Cómo cultivar laurel en interior: la forma fácil y práctica
El laurel, también conocido como laurel común o árbol de alcanfor, es una de las hierbas aromáticas más apreciadas en la cocina mundial. Además de su inconfundible aroma en sopas, guisos y estofados, ofrece varios beneficios para la salud.
Generalmente, usamos hojas de laurel secas compradas en tiendas, pero esta planta se puede cultivar fácilmente en casa, incluso en interiores o en el jardín. Las hojas frescas son mucho más fragantes y saludables.
Condiciones ideales para el laurel en interiores
El laurel es una planta que disfruta del calor y no tolera el frío intenso, por lo que no sobrevive al invierno al aire libre en climas fríos. Sin embargo, si contamos con un lugar fresco, luminoso y sin corrientes de aire, podremos disfrutar de nuestra planta durante muchos años.
Este arbusto es perenne y requiere un periodo de descanso en invierno, con temperaturas que no superen los 10 °C ni bajen de los 5 °C.
Muchos aficionados a la jardinería cultivan con éxito laurel en macetas, asegurándose siempre de tener hojas frescas y aromáticas a mano para cocinar.
Cómo reproducir el laurel
El laurel puede multiplicarse a partir de semillas, aunque su germinación es lenta y puede tardar varios meses. Por otro lado, la forma más sencilla y rápida es mediante esquejes.
Si tienes un amigo que tenga una planta de laurel, pídele un tallo para propagar tu propia planta. Este método garantiza resultados sorprendentes.
El mejor periodo para reproducir laurel es entre abril y agosto.
Preparación de los esquejes
- Selecciona tallos vivos con dos nudos.
- Corta en trozos de 6 a 9 cm de longitud.
- Haz un corte diagonal en la base de cada esqueje.

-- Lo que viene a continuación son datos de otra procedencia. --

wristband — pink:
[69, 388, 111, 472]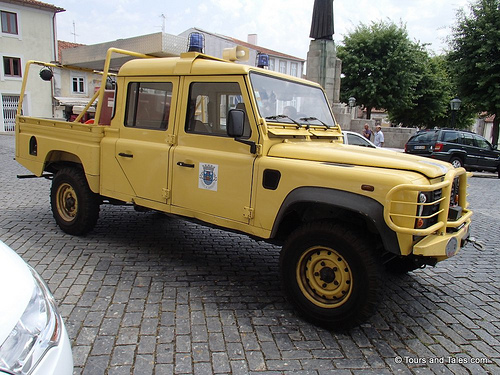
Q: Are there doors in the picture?
A: Yes, there is a door.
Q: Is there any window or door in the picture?
A: Yes, there is a door.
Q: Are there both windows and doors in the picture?
A: Yes, there are both a door and windows.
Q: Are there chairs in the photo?
A: No, there are no chairs.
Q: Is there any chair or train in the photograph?
A: No, there are no chairs or trains.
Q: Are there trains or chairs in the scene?
A: No, there are no chairs or trains.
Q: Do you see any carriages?
A: No, there are no carriages.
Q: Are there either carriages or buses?
A: No, there are no carriages or buses.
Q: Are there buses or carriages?
A: No, there are no carriages or buses.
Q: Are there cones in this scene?
A: No, there are no cones.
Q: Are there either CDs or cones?
A: No, there are no cones or cds.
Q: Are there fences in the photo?
A: No, there are no fences.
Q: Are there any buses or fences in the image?
A: No, there are no fences or buses.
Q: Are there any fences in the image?
A: No, there are no fences.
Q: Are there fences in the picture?
A: No, there are no fences.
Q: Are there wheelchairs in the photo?
A: No, there are no wheelchairs.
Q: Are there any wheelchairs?
A: No, there are no wheelchairs.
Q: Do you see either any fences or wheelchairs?
A: No, there are no wheelchairs or fences.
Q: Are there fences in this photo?
A: No, there are no fences.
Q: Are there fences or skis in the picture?
A: No, there are no fences or skis.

- Retira las hojas inferiores y reduce las superiores a la mitad.
- Sumerge los esquejes en agua durante la noche para hidratarlos.
Preparación del sustrato y el trasplante
Utiliza una tierra bien drenada con pH neutro, mezclando musgo, turba, vermiculita, perlita y arena para favorecer el drenaje.
Elige una maceta con orificios en la base y llénala con esta mezcla. Aplica un enraizador en la base de los esquejes y planta cada uno a una profundidad de 2 cm. Riega bien después de la plantación.
Cuidados para la formación de raíces
Cubre la maceta con papel film y colócala en un lugar con temperaturas entre 22 y 26 °C.
Abre el plástico ocasionalmente para ventilar y evitar la humedad excesiva, manteniendo el sustrato siempre húmedo. Riega aproximadamente tres veces por semana en promedio.
Después de unos tres meses, el esqueje habrá enraizado y podrá trasplantarse a una maceta más grande.